Sarvam AI Speech to Text API
Sarvam AI Speech to Text API transcribes speech across 22 Indian languages with speaker diarization and code-mixing support.
Screenshots
About Sarvam AI Speech to Text API
Sarvam AI's Speech to Text API delivers accurate transcription in 22 Indian languages, including Hindi, Bengali, Tamil, Telugu, Gujarati, Kannada, Malayalam, Marathi, Punjabi, Odia, and English with an Indian accent.

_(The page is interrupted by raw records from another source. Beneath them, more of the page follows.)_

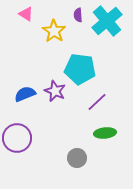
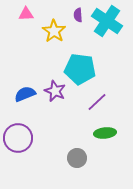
pink triangle: rotated 35 degrees counterclockwise
cyan cross: rotated 16 degrees counterclockwise
purple circle: moved 1 px right
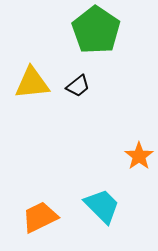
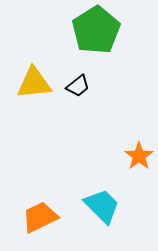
green pentagon: rotated 6 degrees clockwise
yellow triangle: moved 2 px right
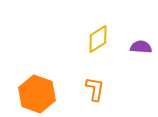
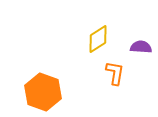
orange L-shape: moved 20 px right, 16 px up
orange hexagon: moved 6 px right, 2 px up
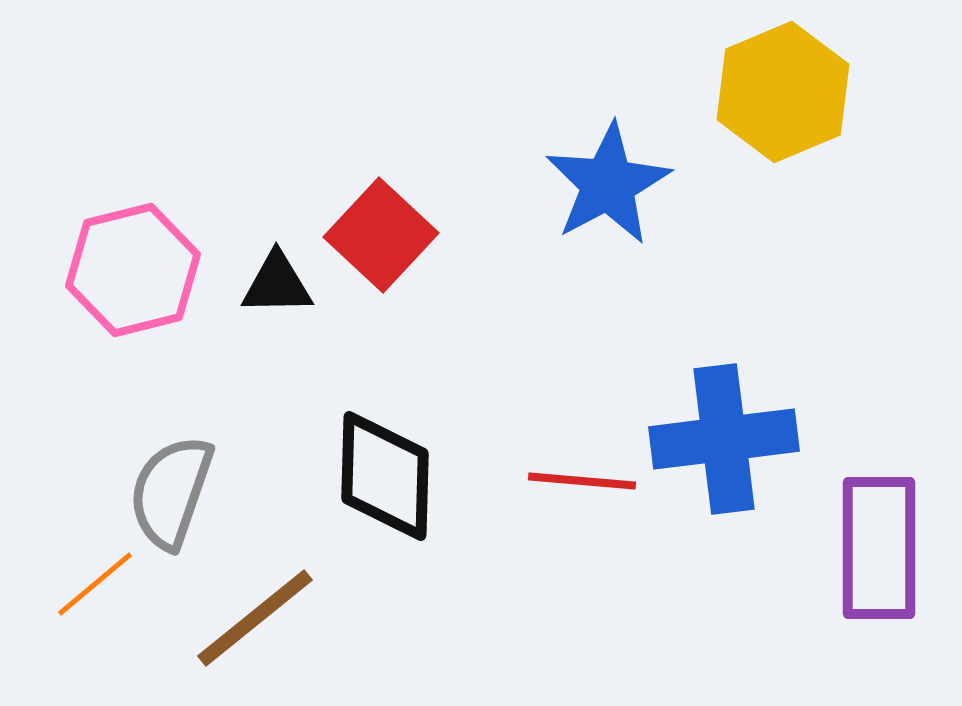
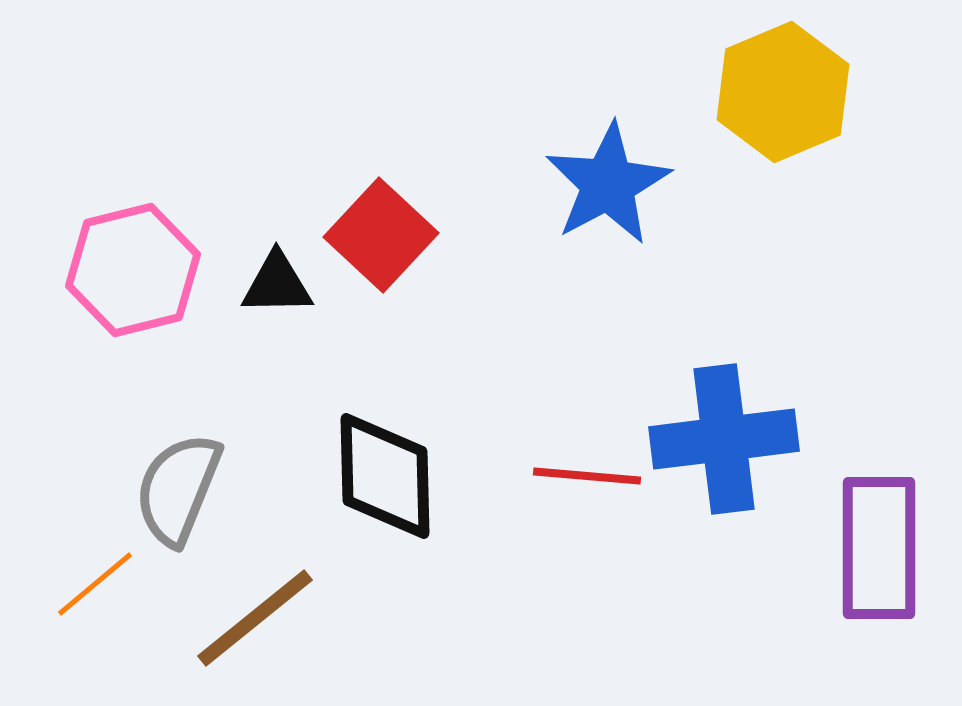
black diamond: rotated 3 degrees counterclockwise
red line: moved 5 px right, 5 px up
gray semicircle: moved 7 px right, 3 px up; rotated 3 degrees clockwise
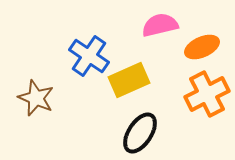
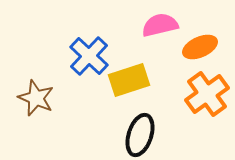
orange ellipse: moved 2 px left
blue cross: rotated 9 degrees clockwise
yellow rectangle: rotated 6 degrees clockwise
orange cross: rotated 9 degrees counterclockwise
black ellipse: moved 2 px down; rotated 15 degrees counterclockwise
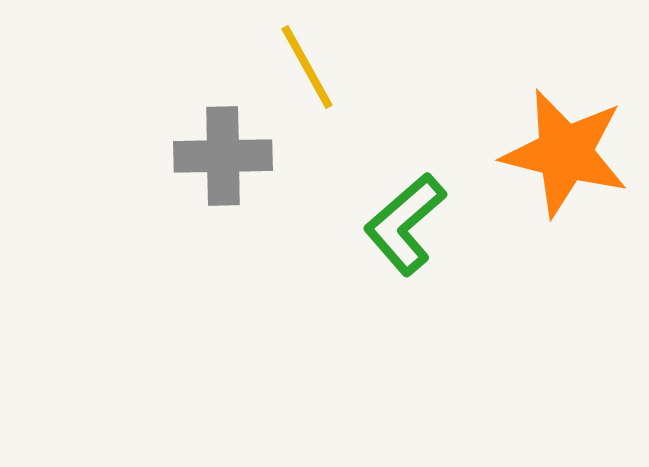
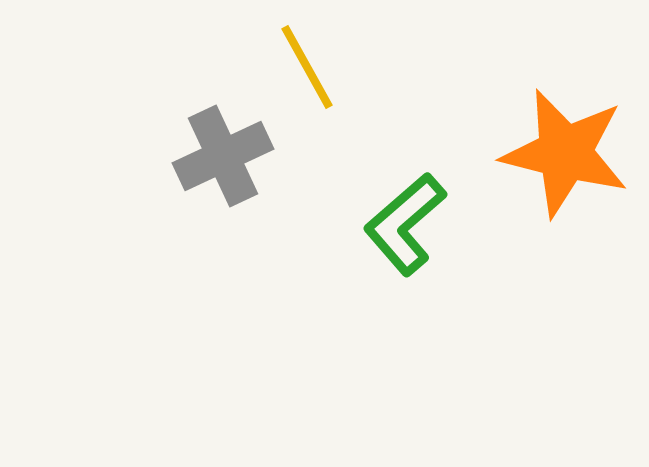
gray cross: rotated 24 degrees counterclockwise
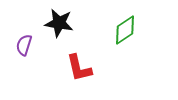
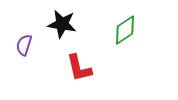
black star: moved 3 px right, 1 px down
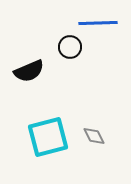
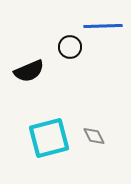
blue line: moved 5 px right, 3 px down
cyan square: moved 1 px right, 1 px down
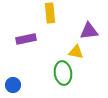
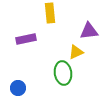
yellow triangle: rotated 35 degrees counterclockwise
blue circle: moved 5 px right, 3 px down
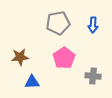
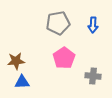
brown star: moved 4 px left, 4 px down
blue triangle: moved 10 px left
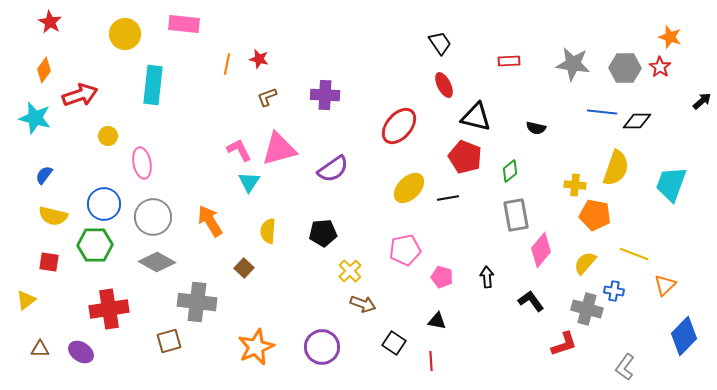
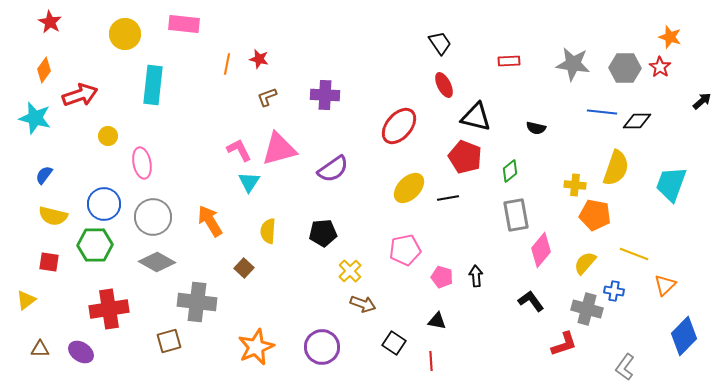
black arrow at (487, 277): moved 11 px left, 1 px up
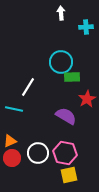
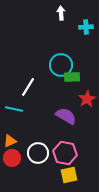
cyan circle: moved 3 px down
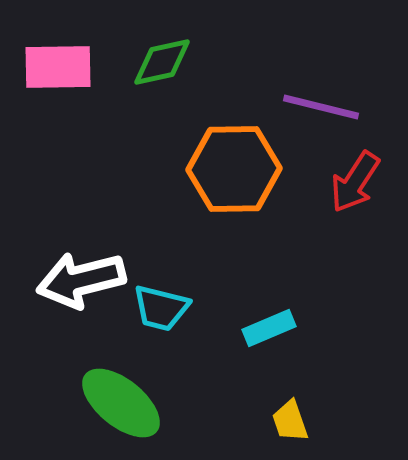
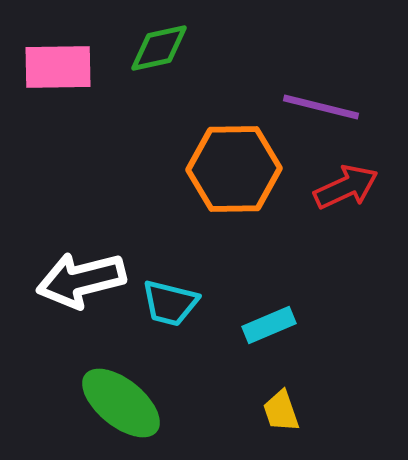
green diamond: moved 3 px left, 14 px up
red arrow: moved 9 px left, 5 px down; rotated 148 degrees counterclockwise
cyan trapezoid: moved 9 px right, 5 px up
cyan rectangle: moved 3 px up
yellow trapezoid: moved 9 px left, 10 px up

Built on the Saarika v2 model, it handles diverse linguistic needs while maintaining precision even in challenging audio environments with background noise, cross-talk, and poor connections.
Speaker diarization functionality automatically identifies and labels different speakers in audio, making it invaluable for meeting transcriptions, interviews, and call center analytics. The API excels at handling code-mixing, seamlessly managing mid-sentence switches between Hindi, English, and regional languages—a critical capability for natural Indian language interactions.
The platform supports multiple audio formats including MP3, WAV, AAC, OGG, Opus, FLAC, M4A, AMR, WMA, and WebM, ensuring compatibility across various recording sources. Three API options accommodate different workflows: REST API for files under 30 seconds, Batch API for processing up to 1 hour with full diarization and timestamps, and Streaming API for real-time transcription via WebSocket.
Designed for developer integration and enterprise scalability, the API provides a flexible, production-ready solution for building multilingual speech applications across Indian language markets.